Copy the passage of the article on the EBRD transition report from "Preimanis discussed some" to "The Astana Times." word for word.

Selected text:
★ ★ ★
The report, entitled “2013 Transition Report: Stuck in Transition,” is the EBRD’s flagship publication and provides an annual update on the progress of reforms and economic developments across 30 countries from central Europe and Central Asia and the EBRD’s new focus region in the southern and eastern Mediterranean.
Attending the presentation was Senior Economist for Central Asia Agris Preimanis, who is engaging with governments, regulators and the private sector to formulate economic policies and structural reforms, including at the sectoral level, in Kazakhstan, Kyrgyzstan, Tajikistan, Turkmenistan and Uzbekistan. Preimanis is also overseeing the analysis of the economic environment and reforms in the region. Previously at EBRD, Preimanis was the senior economist responsible for the financial sector and private equity and venture capital sectors in Russia, Central Asia, Mongolia and the Baltic states, focusing on EBRD investments and developing EBRD’s activities in financial sector regulation and venture capital and innovation ecosystems. Before joining EBRD in 2010, he was the senior consultant for financial services and corporate finance at Oxera, a U.K.-based advisory firm.
Preimanis discussed some of the positive and negative aspects of Kazakhstan’s economic growth and that of neighbouring countries in an exclusive interview with The Astana Times.
“Against the backdrop of a very difficult external environment, the 6 percent growth in the Kazakh economy in 2013 looks very robust. It’s really on the back of strong investment growth and resilient consumption spending that Kazakhstan has been able to achieve these results. And going forward I see stable growth of about 5.5 percent for 2014,” he said.
★ ★ ★
Entries:

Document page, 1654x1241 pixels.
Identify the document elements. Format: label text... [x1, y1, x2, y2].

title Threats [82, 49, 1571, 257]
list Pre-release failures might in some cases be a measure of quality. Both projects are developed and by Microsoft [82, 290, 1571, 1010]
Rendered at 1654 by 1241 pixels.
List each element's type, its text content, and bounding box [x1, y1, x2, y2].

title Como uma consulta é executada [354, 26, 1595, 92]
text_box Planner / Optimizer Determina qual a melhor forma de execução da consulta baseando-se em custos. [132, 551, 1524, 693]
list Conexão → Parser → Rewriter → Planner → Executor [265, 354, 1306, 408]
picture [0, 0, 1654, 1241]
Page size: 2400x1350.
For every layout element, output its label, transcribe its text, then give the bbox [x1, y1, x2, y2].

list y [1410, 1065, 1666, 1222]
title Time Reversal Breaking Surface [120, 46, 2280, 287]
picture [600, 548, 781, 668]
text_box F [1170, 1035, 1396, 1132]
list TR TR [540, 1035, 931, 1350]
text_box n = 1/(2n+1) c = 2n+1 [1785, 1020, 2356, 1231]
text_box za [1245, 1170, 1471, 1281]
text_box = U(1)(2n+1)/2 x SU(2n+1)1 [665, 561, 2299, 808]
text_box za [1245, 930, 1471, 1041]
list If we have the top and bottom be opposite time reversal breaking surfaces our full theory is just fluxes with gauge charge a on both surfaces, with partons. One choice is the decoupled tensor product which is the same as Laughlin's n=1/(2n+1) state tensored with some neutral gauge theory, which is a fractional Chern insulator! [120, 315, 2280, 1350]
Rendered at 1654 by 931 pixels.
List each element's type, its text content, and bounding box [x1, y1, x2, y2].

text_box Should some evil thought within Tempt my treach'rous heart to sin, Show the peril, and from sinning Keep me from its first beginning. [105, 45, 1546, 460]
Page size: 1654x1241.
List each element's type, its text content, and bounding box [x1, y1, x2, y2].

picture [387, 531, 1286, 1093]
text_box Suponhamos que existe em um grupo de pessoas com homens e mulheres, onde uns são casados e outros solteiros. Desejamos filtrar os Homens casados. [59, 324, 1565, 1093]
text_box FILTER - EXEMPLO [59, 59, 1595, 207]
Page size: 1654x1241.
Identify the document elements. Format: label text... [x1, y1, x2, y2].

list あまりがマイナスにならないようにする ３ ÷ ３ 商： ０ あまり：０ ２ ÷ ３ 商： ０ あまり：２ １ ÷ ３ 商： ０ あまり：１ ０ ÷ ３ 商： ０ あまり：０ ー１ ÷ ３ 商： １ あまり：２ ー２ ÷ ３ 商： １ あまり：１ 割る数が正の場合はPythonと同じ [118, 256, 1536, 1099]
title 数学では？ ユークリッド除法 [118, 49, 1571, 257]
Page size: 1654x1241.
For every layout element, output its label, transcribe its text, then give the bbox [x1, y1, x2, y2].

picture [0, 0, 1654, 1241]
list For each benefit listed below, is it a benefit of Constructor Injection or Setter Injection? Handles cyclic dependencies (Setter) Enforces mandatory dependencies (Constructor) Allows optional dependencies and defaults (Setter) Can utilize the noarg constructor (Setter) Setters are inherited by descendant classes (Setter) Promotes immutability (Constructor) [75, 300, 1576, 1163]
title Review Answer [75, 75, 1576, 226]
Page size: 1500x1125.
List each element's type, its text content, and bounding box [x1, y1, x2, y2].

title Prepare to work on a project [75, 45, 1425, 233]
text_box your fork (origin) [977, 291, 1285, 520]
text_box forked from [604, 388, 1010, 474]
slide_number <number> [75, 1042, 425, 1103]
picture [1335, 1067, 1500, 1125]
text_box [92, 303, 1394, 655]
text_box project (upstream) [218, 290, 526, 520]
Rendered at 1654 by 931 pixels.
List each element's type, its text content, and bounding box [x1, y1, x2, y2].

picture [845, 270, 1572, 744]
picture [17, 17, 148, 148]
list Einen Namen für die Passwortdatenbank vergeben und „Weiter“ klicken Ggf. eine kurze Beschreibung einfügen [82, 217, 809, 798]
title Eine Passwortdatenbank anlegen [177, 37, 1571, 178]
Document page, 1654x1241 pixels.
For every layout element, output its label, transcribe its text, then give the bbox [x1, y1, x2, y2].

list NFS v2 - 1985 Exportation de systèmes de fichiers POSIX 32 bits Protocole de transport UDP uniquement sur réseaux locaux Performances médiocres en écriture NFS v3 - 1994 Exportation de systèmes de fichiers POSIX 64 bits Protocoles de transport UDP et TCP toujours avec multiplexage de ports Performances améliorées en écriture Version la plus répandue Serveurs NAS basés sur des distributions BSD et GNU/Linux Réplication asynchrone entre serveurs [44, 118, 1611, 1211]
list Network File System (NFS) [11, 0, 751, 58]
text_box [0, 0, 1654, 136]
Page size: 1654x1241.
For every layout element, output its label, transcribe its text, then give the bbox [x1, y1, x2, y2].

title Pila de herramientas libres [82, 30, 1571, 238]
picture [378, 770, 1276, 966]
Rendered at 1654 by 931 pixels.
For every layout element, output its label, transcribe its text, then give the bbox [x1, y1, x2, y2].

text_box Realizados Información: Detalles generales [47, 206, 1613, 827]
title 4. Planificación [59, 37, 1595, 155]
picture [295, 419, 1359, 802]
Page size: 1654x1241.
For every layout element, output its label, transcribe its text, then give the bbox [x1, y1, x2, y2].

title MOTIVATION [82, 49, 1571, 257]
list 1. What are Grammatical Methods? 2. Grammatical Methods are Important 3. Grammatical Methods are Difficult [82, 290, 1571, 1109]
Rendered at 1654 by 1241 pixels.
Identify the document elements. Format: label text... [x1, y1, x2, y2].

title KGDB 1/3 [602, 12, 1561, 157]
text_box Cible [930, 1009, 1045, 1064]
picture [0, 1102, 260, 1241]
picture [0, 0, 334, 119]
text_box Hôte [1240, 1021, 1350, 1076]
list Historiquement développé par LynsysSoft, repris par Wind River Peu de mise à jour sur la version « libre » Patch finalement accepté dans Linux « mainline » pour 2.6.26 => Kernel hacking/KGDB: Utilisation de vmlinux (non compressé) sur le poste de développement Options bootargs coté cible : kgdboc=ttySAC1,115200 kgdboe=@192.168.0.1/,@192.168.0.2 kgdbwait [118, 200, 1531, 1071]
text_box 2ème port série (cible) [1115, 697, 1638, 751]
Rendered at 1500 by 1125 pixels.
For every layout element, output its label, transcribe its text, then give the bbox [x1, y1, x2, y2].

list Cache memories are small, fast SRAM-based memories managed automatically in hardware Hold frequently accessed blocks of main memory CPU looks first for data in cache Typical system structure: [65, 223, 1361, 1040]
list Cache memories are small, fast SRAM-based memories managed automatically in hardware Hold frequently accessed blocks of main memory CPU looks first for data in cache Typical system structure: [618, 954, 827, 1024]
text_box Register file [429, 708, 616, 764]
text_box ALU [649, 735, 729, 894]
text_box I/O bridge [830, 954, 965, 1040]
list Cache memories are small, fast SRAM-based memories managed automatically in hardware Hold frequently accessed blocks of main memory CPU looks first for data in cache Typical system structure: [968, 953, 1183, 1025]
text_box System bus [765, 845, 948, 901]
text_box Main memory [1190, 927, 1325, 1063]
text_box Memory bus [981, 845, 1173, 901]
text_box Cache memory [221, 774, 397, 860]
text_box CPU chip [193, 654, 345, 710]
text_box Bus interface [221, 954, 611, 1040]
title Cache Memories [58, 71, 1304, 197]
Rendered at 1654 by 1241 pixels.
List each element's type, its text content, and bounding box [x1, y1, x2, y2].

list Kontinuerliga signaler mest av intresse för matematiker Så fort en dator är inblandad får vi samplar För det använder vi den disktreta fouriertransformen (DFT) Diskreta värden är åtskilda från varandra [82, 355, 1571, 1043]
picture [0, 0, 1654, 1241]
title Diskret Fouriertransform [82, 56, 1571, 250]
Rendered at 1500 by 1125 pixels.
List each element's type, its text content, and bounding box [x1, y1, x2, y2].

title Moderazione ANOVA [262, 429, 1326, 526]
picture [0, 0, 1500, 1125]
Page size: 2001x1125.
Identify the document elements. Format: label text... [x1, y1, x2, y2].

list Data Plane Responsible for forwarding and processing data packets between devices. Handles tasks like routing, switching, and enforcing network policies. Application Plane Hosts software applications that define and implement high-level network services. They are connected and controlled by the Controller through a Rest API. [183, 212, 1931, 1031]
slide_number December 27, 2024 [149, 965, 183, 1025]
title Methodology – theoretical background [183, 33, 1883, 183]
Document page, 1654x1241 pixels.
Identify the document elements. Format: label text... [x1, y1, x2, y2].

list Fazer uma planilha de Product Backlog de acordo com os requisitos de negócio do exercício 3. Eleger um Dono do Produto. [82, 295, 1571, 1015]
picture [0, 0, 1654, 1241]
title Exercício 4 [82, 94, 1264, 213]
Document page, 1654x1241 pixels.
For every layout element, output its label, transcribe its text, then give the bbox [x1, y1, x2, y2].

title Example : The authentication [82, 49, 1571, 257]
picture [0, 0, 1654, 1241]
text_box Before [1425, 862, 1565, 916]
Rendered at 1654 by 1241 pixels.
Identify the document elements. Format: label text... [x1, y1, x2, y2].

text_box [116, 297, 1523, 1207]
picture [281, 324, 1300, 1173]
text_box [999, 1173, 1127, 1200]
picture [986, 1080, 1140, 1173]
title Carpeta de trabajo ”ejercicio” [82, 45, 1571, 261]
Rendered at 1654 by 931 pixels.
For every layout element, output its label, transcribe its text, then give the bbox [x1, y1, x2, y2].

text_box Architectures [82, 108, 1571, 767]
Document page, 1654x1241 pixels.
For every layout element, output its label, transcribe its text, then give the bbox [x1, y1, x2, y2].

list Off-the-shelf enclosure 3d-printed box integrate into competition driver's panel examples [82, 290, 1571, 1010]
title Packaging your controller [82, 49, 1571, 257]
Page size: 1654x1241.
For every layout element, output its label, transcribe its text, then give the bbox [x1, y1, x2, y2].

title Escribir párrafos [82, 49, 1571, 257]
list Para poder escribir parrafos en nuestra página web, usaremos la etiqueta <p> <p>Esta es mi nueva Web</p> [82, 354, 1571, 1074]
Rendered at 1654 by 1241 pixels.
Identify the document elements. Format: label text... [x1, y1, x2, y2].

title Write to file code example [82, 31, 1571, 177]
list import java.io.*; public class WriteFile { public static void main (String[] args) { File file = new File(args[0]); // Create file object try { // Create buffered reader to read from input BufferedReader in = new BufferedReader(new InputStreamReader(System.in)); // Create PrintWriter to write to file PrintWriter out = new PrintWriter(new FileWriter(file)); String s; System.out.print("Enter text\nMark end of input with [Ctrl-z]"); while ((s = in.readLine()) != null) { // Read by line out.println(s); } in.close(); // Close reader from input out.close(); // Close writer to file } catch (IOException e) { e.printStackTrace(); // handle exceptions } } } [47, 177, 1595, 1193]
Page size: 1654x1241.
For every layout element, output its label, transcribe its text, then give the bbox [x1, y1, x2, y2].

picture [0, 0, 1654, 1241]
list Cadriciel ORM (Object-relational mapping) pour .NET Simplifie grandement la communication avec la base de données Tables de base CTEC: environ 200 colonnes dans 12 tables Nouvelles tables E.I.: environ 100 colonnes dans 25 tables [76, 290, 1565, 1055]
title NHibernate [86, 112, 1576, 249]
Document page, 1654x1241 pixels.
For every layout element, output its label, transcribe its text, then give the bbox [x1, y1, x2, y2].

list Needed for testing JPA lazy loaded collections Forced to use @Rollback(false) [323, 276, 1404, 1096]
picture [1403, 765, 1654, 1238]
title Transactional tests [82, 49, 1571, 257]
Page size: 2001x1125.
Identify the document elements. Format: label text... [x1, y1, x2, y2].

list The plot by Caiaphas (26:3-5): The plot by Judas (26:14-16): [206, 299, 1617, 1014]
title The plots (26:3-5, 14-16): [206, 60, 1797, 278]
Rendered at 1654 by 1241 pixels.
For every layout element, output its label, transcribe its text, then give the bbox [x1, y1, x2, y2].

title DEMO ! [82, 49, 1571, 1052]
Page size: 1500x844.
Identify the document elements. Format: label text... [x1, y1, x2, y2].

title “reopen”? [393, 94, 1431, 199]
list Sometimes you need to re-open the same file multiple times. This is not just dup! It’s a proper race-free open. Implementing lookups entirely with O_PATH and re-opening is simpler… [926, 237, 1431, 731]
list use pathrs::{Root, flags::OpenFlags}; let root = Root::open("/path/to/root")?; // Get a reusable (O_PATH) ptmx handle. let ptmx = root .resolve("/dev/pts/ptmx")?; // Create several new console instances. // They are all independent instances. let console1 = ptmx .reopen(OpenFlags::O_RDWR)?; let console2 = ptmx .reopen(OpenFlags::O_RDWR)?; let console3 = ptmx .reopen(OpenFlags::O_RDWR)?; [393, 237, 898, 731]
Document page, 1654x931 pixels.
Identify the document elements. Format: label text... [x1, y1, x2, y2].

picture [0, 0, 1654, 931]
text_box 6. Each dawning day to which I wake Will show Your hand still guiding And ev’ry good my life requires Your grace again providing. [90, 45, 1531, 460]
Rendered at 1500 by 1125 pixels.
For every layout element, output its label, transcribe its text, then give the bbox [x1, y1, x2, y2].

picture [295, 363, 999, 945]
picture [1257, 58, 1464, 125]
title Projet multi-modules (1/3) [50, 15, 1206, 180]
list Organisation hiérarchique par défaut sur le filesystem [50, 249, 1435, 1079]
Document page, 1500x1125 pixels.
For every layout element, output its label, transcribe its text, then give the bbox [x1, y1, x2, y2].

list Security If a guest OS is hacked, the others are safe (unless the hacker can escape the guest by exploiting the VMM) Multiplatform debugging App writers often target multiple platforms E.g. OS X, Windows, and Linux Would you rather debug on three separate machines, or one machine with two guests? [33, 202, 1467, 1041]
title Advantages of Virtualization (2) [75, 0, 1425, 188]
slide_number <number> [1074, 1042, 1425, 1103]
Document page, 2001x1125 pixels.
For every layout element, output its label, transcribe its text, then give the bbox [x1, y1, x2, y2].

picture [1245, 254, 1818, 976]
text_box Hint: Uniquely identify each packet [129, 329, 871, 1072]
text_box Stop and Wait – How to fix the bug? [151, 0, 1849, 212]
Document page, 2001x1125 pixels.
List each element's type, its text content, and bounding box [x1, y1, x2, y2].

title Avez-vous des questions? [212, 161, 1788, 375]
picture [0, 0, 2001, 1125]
★ ★ ★
Written solution:
Preimanis discussed some of the positive and negative aspects of Kazakhstan’s economic growth and that of neighbouring countries in an exclusive interview with The Astana Times.